Summer shrugs and we continue walking, the light in the sky seemingly centering directly onto our adjoined hands. I love our casual affection, even the smallest and most benign of touches electrifies me and alerts all of my senses. Whenever Summer is around, I’m always so much more aware of the tiny details that fail to catch my attention elsewhere. The smells, the sights, the light, the temperature, the sounds and the ghost of an unmistakable tropical-vanilla taste brushing over my lips as I explore hers are all things that I try to commit to memory and lock away deep inside so when she leaves, the cold can’t penetrate through me completely.
“Lotus flowers grow from the mud, you know,” Summer goes on as we continue walking amiably together. “It’s amazing how something so beautiful can grow from something so ugly. It represents purity of the mind and body, but I’m sure you already know that,” She teases and I blush. I don’t remember telling Summer that I study Buddhist principles when I have the time, but there’s a lot that I don’t vocalize to her and she just knows. She understands me even when I don’t quite understand myself. She recognizes that my journey never truly ends, my path sometimes slowing but never becoming stagnant.
We pause in the grass facing Lake Michigan, watching the tall trees rustle with a balmy afternoon breeze and the pleasure boats dotting the horizon. Even Lake Michigan’s water seems to sparkle when Summer is around, as if the lake is suddenly embarrassed at its poor, toxic showings compared to breathtakingly beautiful bodies of water elsewhere in the country, and tries its hardest to dust its slush and mud from its banks and be presentable when she’s around.
“How do you seem to get me the way that you do?” I ask as we settle comfortably next to each other against the large, twisted trunk of a tree yards from where Earth meets water.
Summer runs her fingertips up my arm as she cocks her head and contemplates this. Her tantalizing sweetness seems to emanate from the inside out as we sit together, her eyes lighting up as I lean closer, a deep internal need for physical comfort and affection taking precedence over personal space. When Summer is around, there is no personal space; it’s just her and I and, as she shows me over and over again, we’re really more one single unit, anyways. Sometimes it feels like she’s inside of me, living freely in my chest, and I think back to what she said this morning and decide that it was true. She always gets it before I do.
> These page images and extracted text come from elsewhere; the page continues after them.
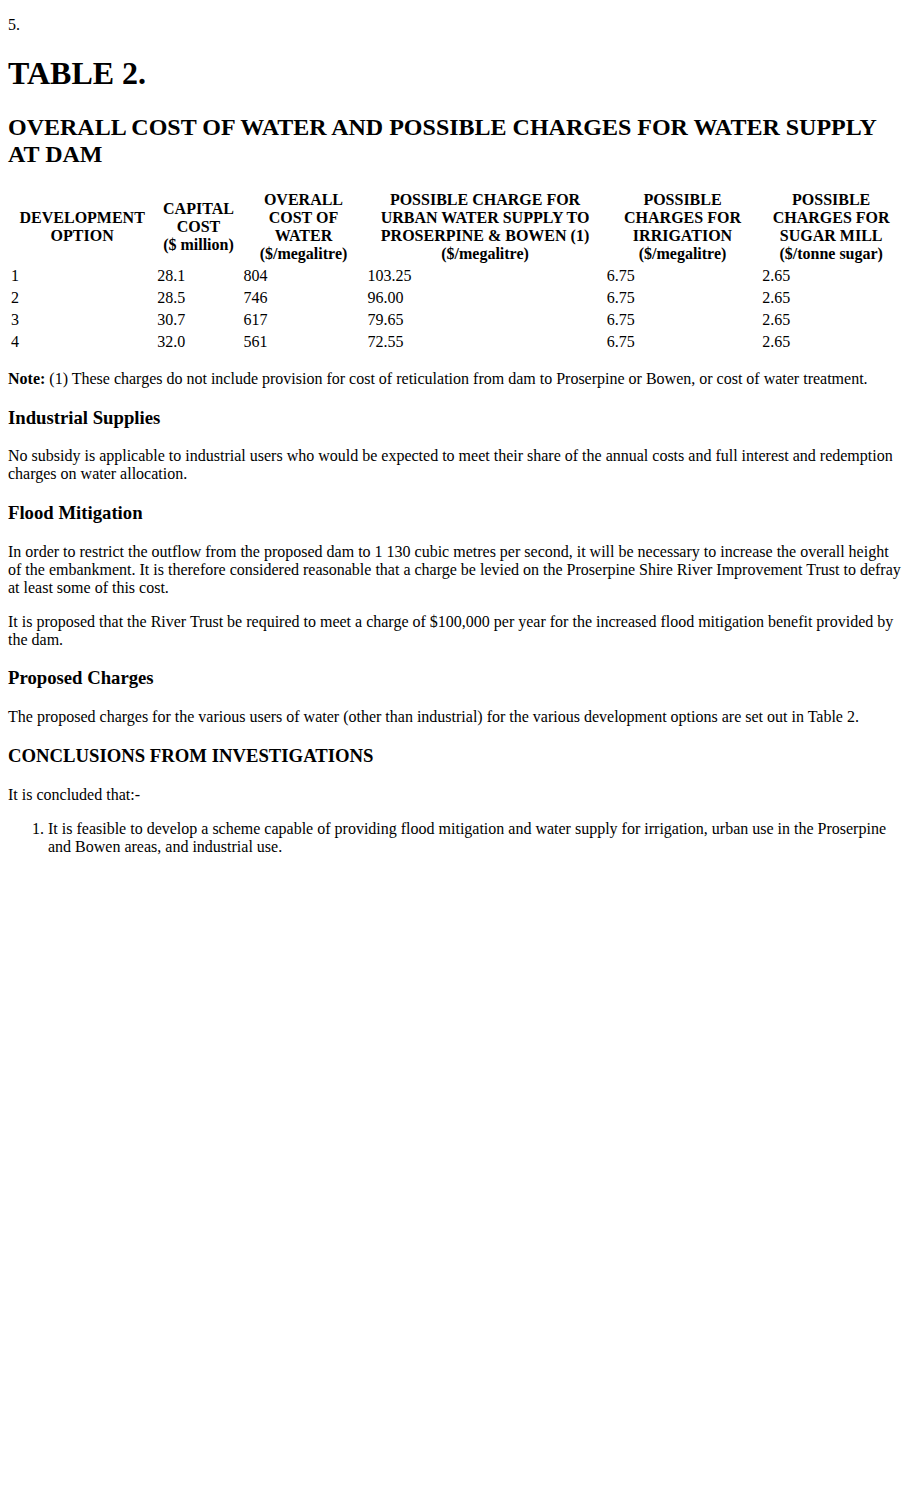5.
TABLE 2.
OVERALL COST OF WATER AND POSSIBLE CHARGES FOR WATER SUPPLY AT DAM
| DEVELOPMENT OPTION | CAPITAL COST ($ million) | OVERALL COST OF WATER ($/megalitre) | POSSIBLE CHARGE FOR URBAN WATER SUPPLY TO PROSERPINE & BOWEN (1) ($/megalitre) | POSSIBLE CHARGES FOR IRRIGATION ($/megalitre) | POSSIBLE CHARGES FOR SUGAR MILL ($/tonne sugar) |
| --- | --- | --- | --- | --- | --- |
| 1 | 28.1 | 804 | 103.25 | 6.75 | 2.65 |
| 2 | 28.5 | 746 | 96.00 | 6.75 | 2.65 |
| 3 | 30.7 | 617 | 79.65 | 6.75 | 2.65 |
| 4 | 32.0 | 561 | 72.55 | 6.75 | 2.65 |
Note: (1) These charges do not include provision for cost of reticulation from dam to Proserpine or Bowen, or cost of water treatment.
Industrial Supplies
No subsidy is applicable to industrial users who would be expected to meet their share of the annual costs and full interest and redemption charges on water allocation.
Flood Mitigation
In order to restrict the outflow from the proposed dam to 1 130 cubic metres per second, it will be necessary to increase the overall height of the embankment. It is therefore considered reasonable that a charge be levied on the Proserpine Shire River Improvement Trust to defray at least some of this cost.
It is proposed that the River Trust be required to meet a charge of $100,000 per year for the increased flood mitigation benefit provided by the dam.
Proposed Charges
The proposed charges for the various users of water (other than industrial) for the various development options are set out in Table 2.
CONCLUSIONS FROM INVESTIGATIONS
It is concluded that:-
It is feasible to develop a scheme capable of providing flood mitigation and water supply for irrigation, urban use in the Proserpine and Bowen areas, and industrial use.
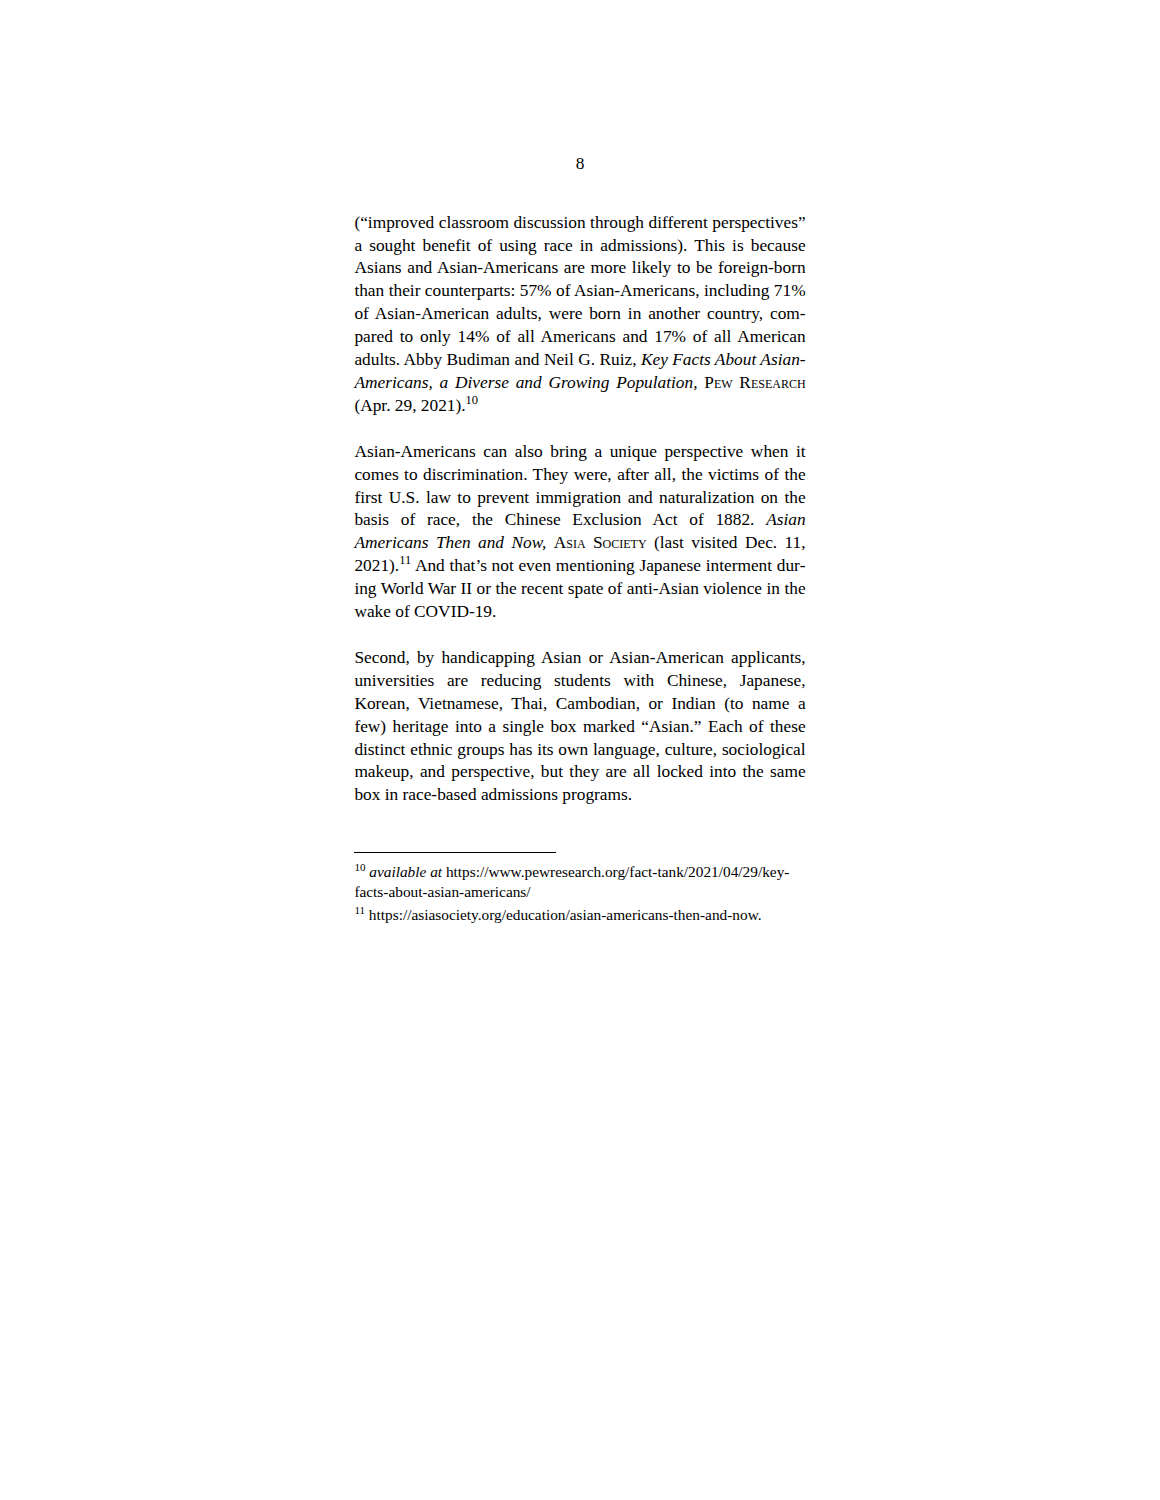8
(“improved classroom discussion through different perspectives” a sought benefit of using race in admissions). This is because Asians and Asian-Americans are more likely to be foreign-born than their counterparts: 57% of Asian-Americans, including 71% of Asian-American adults, were born in another country, compared to only 14% of all Americans and 17% of all American adults. Abby Budiman and Neil G. Ruiz, Key Facts About Asian-Americans, a Diverse and Growing Population, Pew Research (Apr. 29, 2021).10
Asian-Americans can also bring a unique perspective when it comes to discrimination. They were, after all, the victims of the first U.S. law to prevent immigration and naturalization on the basis of race, the Chinese Exclusion Act of 1882. Asian Americans Then and Now, Asia Society (last visited Dec. 11, 2021).11 And that’s not even mentioning Japanese interment during World War II or the recent spate of anti-Asian violence in the wake of COVID-19.
Second, by handicapping Asian or Asian-American applicants, universities are reducing students with Chinese, Japanese, Korean, Vietnamese, Thai, Cambodian, or Indian (to name a few) heritage into a single box marked “Asian.” Each of these distinct ethnic groups has its own language, culture, sociological makeup, and perspective, but they are all locked into the same box in race-based admissions programs.
10 available at https://www.pewresearch.org/fact-tank/2021/04/29/key-facts-about-asian-americans/
11 https://asiasociety.org/education/asian-americans-then-and-now.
“You make me beautiful,” She answers back thoughtfully and I wonder how that can possibly be true. I don’t control her and she took my breath away from our very first introduction.
“I’m what you see in me,” She goes on, her face millimeters from my own and everything outside of the small area of passion and energy that we’ve suddenly created at the base of the old tree suddenly grows blurry as I’m focused only on her.
“If that’s true,” I start slowly. “Then you’re the most amazingly gorgeous woman in the entire universe. I see in you genuine light, positivity, energy, renewal, beauty…I can’t sit here and make a laundry list though. You are the woman that makes my soul smolder and me feel like the entire world begins and ends with you.”
I look up and Summer is watching me, her eyes never leaving my face. There is something about her that strikes at me deep within and all I can think about is our lips meeting again. Breathless, I try to hold on as I feel a cyclone-like swell sweep up somewhere down in my stomach and reaching all ends of my body as she kisses me. Slowly, the cyclone tapers into a hazy, warm sensuality; her gift to me as it gives my heart wings and lights it aflame, every ounce of jagged coldness from her absence long forgotten. There is just her and I, my beautiful, sensuous Summer, together breathing life into our city, quickening its pulse, and falling in love with one another all over again.